[[ Dataset open ]]
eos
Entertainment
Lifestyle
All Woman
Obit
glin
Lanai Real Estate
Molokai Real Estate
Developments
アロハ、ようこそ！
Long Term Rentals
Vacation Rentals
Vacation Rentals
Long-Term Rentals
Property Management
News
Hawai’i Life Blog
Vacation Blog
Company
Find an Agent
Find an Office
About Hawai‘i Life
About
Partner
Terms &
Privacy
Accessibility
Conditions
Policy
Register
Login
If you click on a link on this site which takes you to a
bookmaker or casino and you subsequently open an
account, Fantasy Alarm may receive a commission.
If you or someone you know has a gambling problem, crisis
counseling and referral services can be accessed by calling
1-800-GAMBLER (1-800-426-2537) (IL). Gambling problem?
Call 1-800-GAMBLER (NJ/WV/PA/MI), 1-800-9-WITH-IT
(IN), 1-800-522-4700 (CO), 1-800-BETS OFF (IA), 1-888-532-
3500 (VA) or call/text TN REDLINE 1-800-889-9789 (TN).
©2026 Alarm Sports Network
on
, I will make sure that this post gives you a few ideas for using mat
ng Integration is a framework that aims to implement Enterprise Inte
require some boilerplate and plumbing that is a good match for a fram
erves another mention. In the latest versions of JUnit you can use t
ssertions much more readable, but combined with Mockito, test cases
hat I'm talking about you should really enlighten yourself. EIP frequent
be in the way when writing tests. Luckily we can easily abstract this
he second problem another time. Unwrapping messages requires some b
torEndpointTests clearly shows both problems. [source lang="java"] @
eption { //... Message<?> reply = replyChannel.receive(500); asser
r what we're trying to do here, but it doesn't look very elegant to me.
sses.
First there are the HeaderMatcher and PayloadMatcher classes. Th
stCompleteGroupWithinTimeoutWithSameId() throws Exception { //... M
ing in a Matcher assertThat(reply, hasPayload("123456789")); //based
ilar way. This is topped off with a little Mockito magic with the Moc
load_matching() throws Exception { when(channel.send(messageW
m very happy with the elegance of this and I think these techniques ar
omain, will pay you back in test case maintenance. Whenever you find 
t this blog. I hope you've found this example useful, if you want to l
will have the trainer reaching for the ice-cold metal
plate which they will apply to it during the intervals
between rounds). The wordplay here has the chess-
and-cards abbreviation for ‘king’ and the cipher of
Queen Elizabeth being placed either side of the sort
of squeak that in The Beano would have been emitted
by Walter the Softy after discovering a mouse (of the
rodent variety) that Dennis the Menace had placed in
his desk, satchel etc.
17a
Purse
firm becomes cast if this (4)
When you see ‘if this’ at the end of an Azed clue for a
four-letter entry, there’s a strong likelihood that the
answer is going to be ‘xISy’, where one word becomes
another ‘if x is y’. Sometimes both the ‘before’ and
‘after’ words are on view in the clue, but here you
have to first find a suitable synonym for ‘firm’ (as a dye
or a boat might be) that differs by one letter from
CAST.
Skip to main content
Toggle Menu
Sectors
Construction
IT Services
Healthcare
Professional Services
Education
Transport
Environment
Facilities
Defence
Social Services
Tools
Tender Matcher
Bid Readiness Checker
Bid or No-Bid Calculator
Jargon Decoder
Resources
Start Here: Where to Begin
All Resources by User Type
[[ Dataset closed ]]
[[ Dataset open ]]
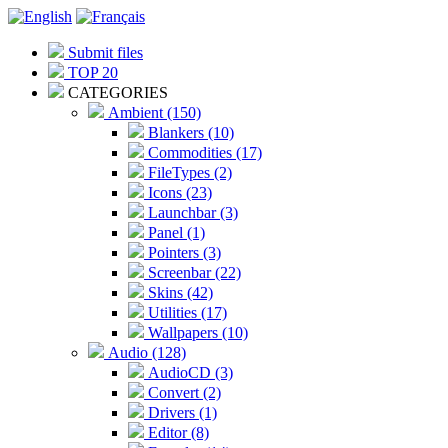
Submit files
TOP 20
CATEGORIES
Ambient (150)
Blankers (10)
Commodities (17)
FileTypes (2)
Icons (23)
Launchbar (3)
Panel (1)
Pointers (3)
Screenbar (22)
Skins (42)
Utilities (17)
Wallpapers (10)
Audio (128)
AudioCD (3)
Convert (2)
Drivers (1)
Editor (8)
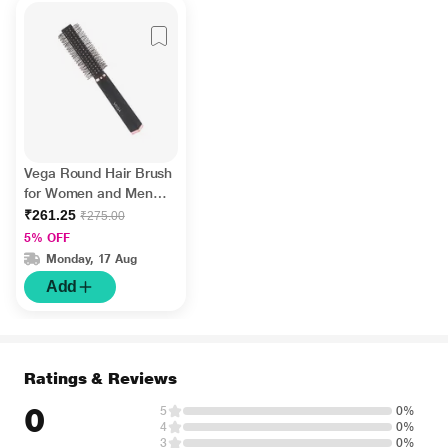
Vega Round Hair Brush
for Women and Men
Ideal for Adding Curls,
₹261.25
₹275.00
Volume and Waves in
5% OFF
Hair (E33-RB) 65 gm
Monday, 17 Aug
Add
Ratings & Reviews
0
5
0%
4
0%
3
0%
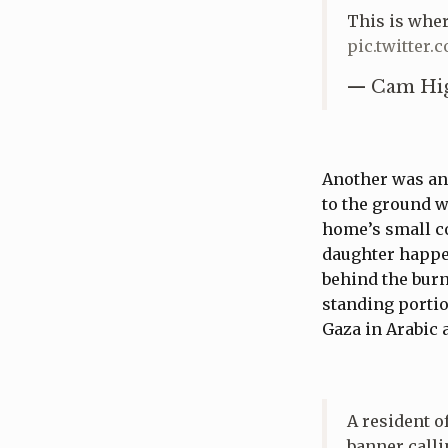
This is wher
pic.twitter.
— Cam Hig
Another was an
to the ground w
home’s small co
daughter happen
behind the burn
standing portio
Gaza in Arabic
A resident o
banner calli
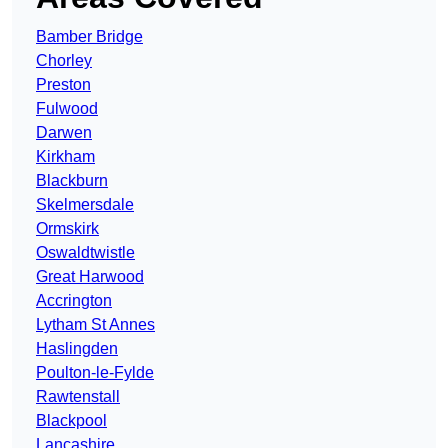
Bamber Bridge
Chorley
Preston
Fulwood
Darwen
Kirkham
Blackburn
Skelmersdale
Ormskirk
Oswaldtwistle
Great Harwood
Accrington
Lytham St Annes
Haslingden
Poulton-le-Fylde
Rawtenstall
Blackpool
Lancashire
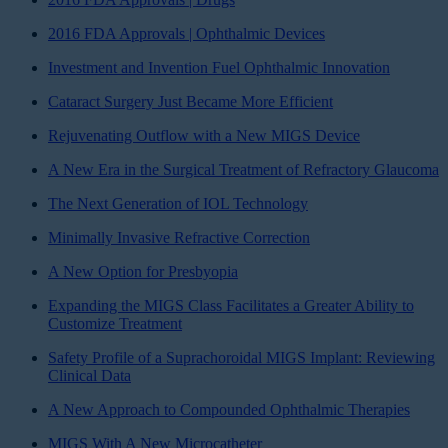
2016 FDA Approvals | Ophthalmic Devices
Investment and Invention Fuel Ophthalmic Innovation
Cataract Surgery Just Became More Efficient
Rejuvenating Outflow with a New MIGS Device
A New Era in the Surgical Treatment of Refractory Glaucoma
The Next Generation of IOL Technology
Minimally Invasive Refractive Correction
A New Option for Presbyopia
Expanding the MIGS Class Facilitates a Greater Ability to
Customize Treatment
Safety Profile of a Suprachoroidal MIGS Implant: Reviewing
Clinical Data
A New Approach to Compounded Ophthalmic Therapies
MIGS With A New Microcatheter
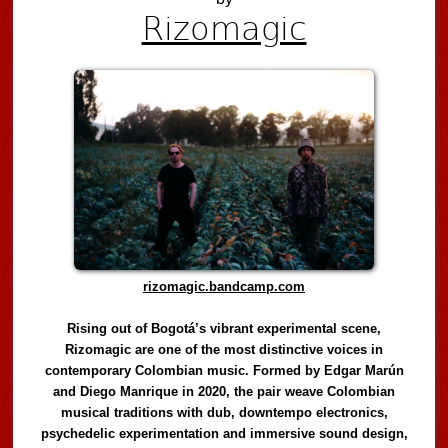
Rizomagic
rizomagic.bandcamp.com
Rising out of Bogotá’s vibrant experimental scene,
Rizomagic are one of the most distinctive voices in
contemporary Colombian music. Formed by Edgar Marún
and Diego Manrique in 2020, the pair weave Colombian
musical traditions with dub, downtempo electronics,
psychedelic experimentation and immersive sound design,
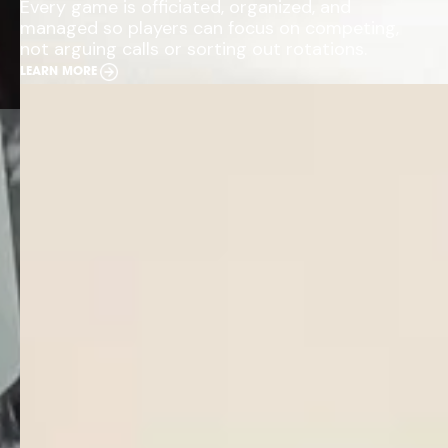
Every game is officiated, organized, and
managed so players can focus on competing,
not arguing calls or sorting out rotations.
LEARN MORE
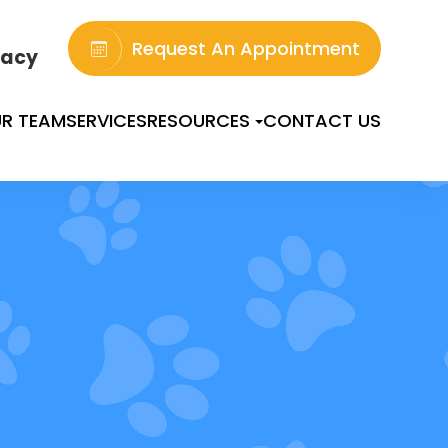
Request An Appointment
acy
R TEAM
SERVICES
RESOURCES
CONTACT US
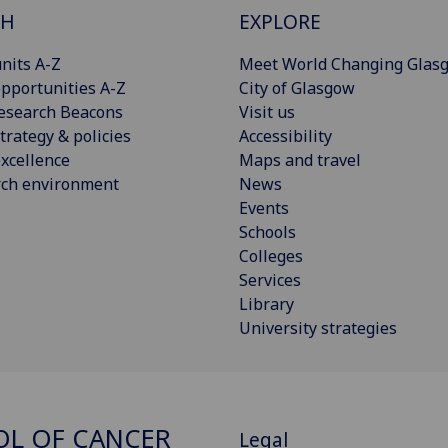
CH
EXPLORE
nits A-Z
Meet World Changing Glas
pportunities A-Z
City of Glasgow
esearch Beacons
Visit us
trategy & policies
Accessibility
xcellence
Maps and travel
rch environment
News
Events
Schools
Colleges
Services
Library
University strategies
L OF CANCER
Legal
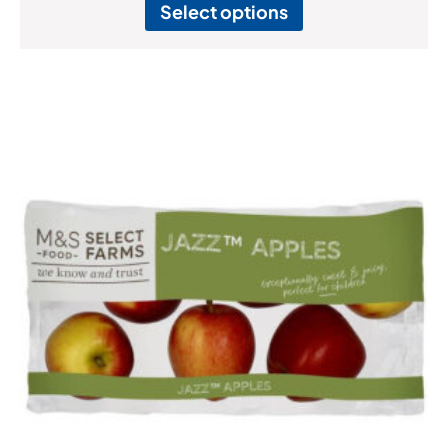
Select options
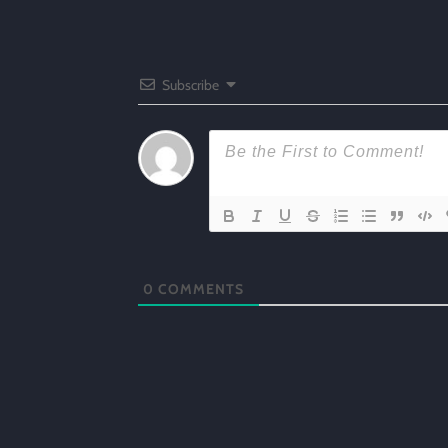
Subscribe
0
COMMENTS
[[ Dataset closed ]]
• [Problem] Pick out every line in the records that contains the word "Alarm" and copy each one.

• [Exercise answer]
account, Fantasy Alarm may receive a commission.
©2026 Alarm Sports Network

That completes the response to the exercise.